AWS Certified Solutions Architect – Professional — Question 673

A company is migrating mobile banking applications to run on Amazon EC2 instances in a VPC. Backend service applications run in an on-premises data center.
The data center has an AWS Direct Connect connection into AWS. The applications that run in the VPC need to resolve DNS requests to an on-premises Active
Directory domain that runs in the data center.
Which solution will meet these requirements with the LEAST administrative overhead?

Answer options

• A. Provision a set of EC2 instances across two Availability Zones in the VPC as caching DNS servers to resolve DNS queries from the application servers within the VPC.
• B. Provision an Amazon Route 53 private hosted zone.

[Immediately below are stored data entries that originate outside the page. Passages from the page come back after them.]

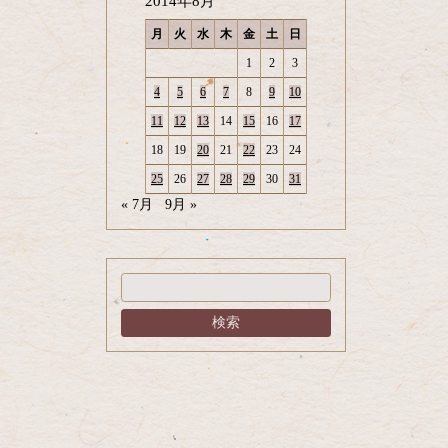
2014年8月
月
火
水
木
金
土
日
1
2
3
4
5
6
7
8
9
10
11
12
13
14
15
16
17
18
19
20
21
22
23
24
25
26
27
28
29
30
31
« 7月
9月 »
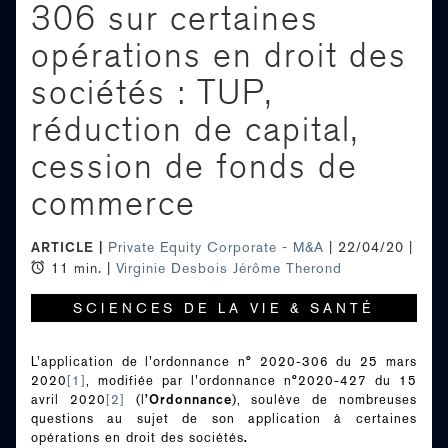
306 sur certaines
opérations en droit des
sociétés : TUP,
réduction de capital,
cession de fonds de
commerce
ARTICLE
Private Equity
Corporate - M&A
| 22/04/20 |
11 min. |
Virginie Desbois
Jérôme Therond
SCIENCES DE LA VIE & SANTÉ
L’application de l’ordonnance n° 2020-306 du 25 mars
2020
[1]
, modifiée par l’ordonnance n°2020-427 du 15
’Ordonnance
avril 2020
[2]
(l
), soulève de nombreuses
questions au sujet de son application à certaines
.
opérations en droit des sociétés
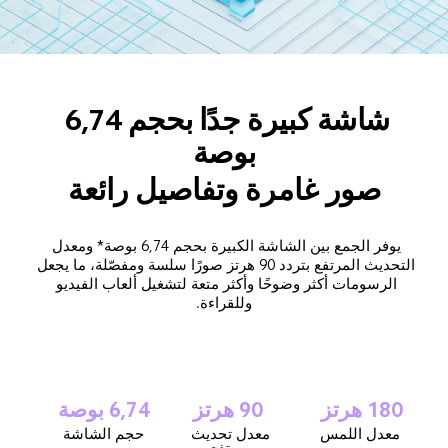
شاشة كبيرة جدًا بحجم 6,74 
بوصة
صور غامرة وتفاصيل رائعة
يوفر الجمع بين الشاشة الكبيرة بحجم 6,74 بوصة* ومعدل 
التحديث المرتفع بتردد 90 هرتز صورًا سلسة ومفصّلة، ​​ما يجعل 
الرسومات أكثر وضوحًا وأكثر متعة لتشغيل ألعاب الفيديو 
وللقراءة.
180 هرتز
90 هرتز
6,74 بوصة
معدل اللمس
معدل تحديث 
حجم الشاشة
مرتفع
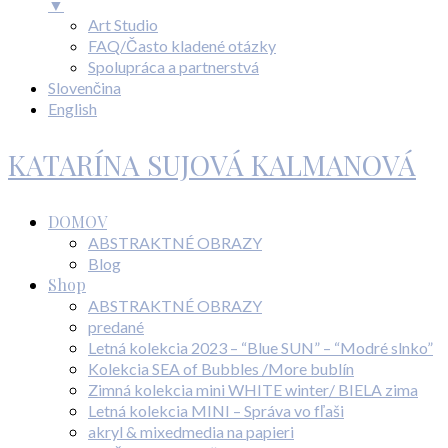
▼
Art Studio
FAQ/Často kladené otázky
Spolupráca a partnerstvá
Slovenčina
English
KATARÍNA SUJOVÁ KALMANOVÁ
DOMOV
ABSTRAKTNÉ OBRAZY
Blog
Shop
ABSTRAKTNÉ OBRAZY
predané
Letná kolekcia 2023 – “Blue SUN” – “Modré slnko”
Kolekcia SEA of Bubbles /More bublín
Zimná kolekcia mini WHITE winter/ BIELA zima
Letná kolekcia MINI – Správa vo fľaši
akryl & mixedmedia na papieri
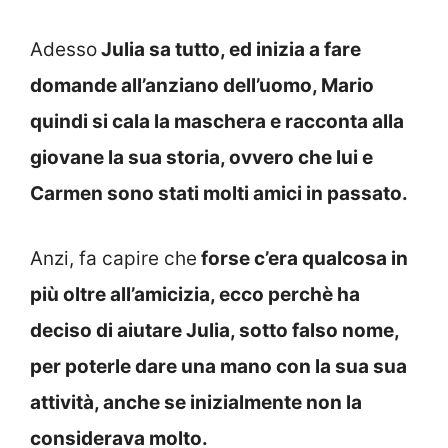
Adesso
Julia sa tutto, ed inizia a fare
domande all’anziano dell’uomo, Mario
quindi si cala la maschera e racconta alla
giovane la sua storia, ovvero che lui e
Carmen sono stati molti amici in passato.
Anzi, fa capire che
forse c’era qualcosa in
più oltre all’amicizia, ecco perchè ha
deciso di aiutare Julia, sotto falso nome,
per poterle dare una mano con la sua sua
attività, anche se inizialmente non la
considerava molto.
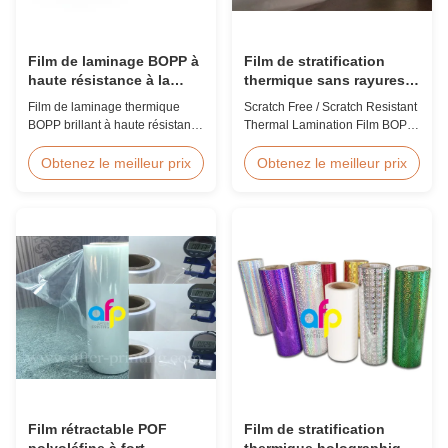
Film de laminage BOPP à
Film de stratification
haute résistance à la
thermique sans rayures /
traction 80-120C
résistant aux rayures
Film de laminage thermique
Scratch Free / Scratch Resistant
BOPP brillant à haute résistance
Thermal Lamination Film BOPP
de 24 microns avec une
Material Product Overview Anti-
résistance à la traction ≥ 150
scratch thermal lamination film
Obtenez le meilleur prix
Obtenez le meilleur prix
MPa, une plage de
(also known as scratch free
températures de fonctionnement
lamination film, scratch resistant
de 80 à 120 °C et une vitesse
lamination film) is manufactured
de laminage de 60 m/min,
using BOPP base material. The
optimisé pour la finition post-
film features scratch resistant
presse dans les
coating on one ...
environnements d'impression
commerciale.
Film rétractable POF
Film de stratification
polyoléfine à fort
thermique holographique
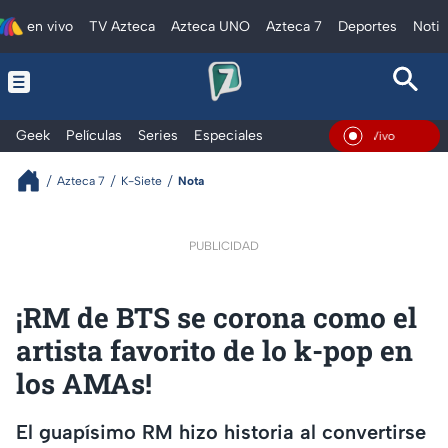
en vivo
TV Azteca
Azteca UNO
Azteca 7
Deportes
Notic
Geek
Películas
Series
Especiales
En Vivo
Azteca 7
K-Siete
Nota
PUBLICIDAD
¡RM de BTS se corona como el
artista favorito de lo k-pop en
los AMAs!
El guapísimo RM hizo historia al convertirse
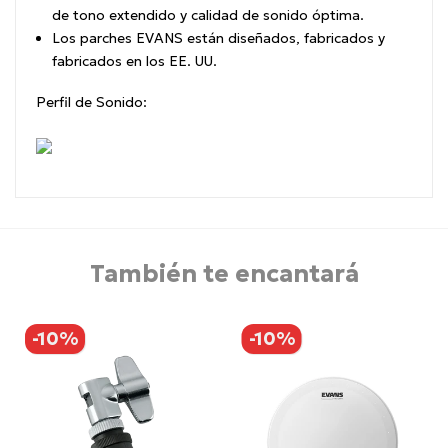
de tono extendido y calidad de sonido óptima.
Los parches EVANS están diseñados, fabricados y
fabricados en los EE. UU.
Perfil de Sonido:
También te encantará
-10%
-10%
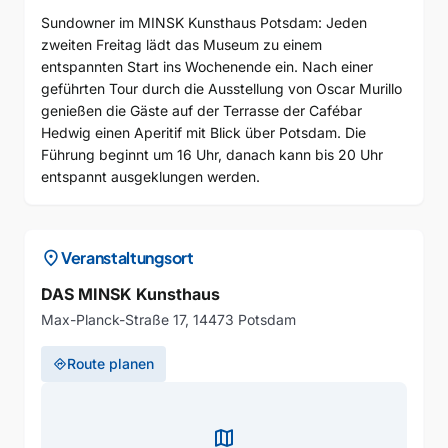
Sundowner im MINSK Kunsthaus Potsdam: Jeden
zweiten Freitag lädt das Museum zu einem
entspannten Start ins Wochenende ein. Nach einer
geführten Tour durch die Ausstellung von Oscar Murillo
genießen die Gäste auf der Terrasse der Cafébar
Hedwig einen Aperitif mit Blick über Potsdam. Die
Führung beginnt um 16 Uhr, danach kann bis 20 Uhr
entspannt ausgeklungen werden.
location_on
Veranstaltungsort
DAS MINSK Kunsthaus
Max-Planck-Straße 17, 14473 Potsdam
Route planen
directions
map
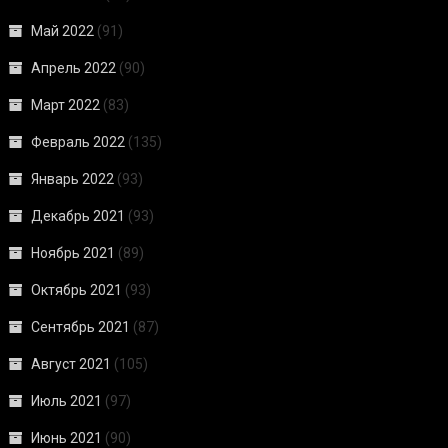
Май 2022
(91)
Апрель 2022
(90)
Март 2022
(83)
Февраль 2022
(135)
Январь 2022
(93)
Декабрь 2021
(93)
Ноябрь 2021
(89)
Октябрь 2021
(93)
Сентябрь 2021
(87)
Август 2021
(105)
Июль 2021
(97)
Июнь 2021
(90)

Configure NS records that point to on-premises DNS servers.
• C. Create DNS endpoints by using Amazon Route 53 Resolver Add conditional forwarding rules to resolve DNS namespaces between the on-premises data center and the VPC.
• D. Provision a new Active Directory domain controller in the VPC with a bidirectional trust between this new domain and the on-premises Active Directory domain.

Correct answer: C

Explanation

Amazon Route 53 Resolver endpoints with conditional forwarding rules provide a fully managed solution to forward DNS queries from a VPC to on-premises DNS servers over AWS Direct Connect. This approach requires minimal administrative effort compared to deploying, patching, and maintaining self-managed DNS servers on EC2 instances. Other options, such as setting up a new Active Directory domain controller with bidirectional trusts, add unnecessary operational complexity and overhead.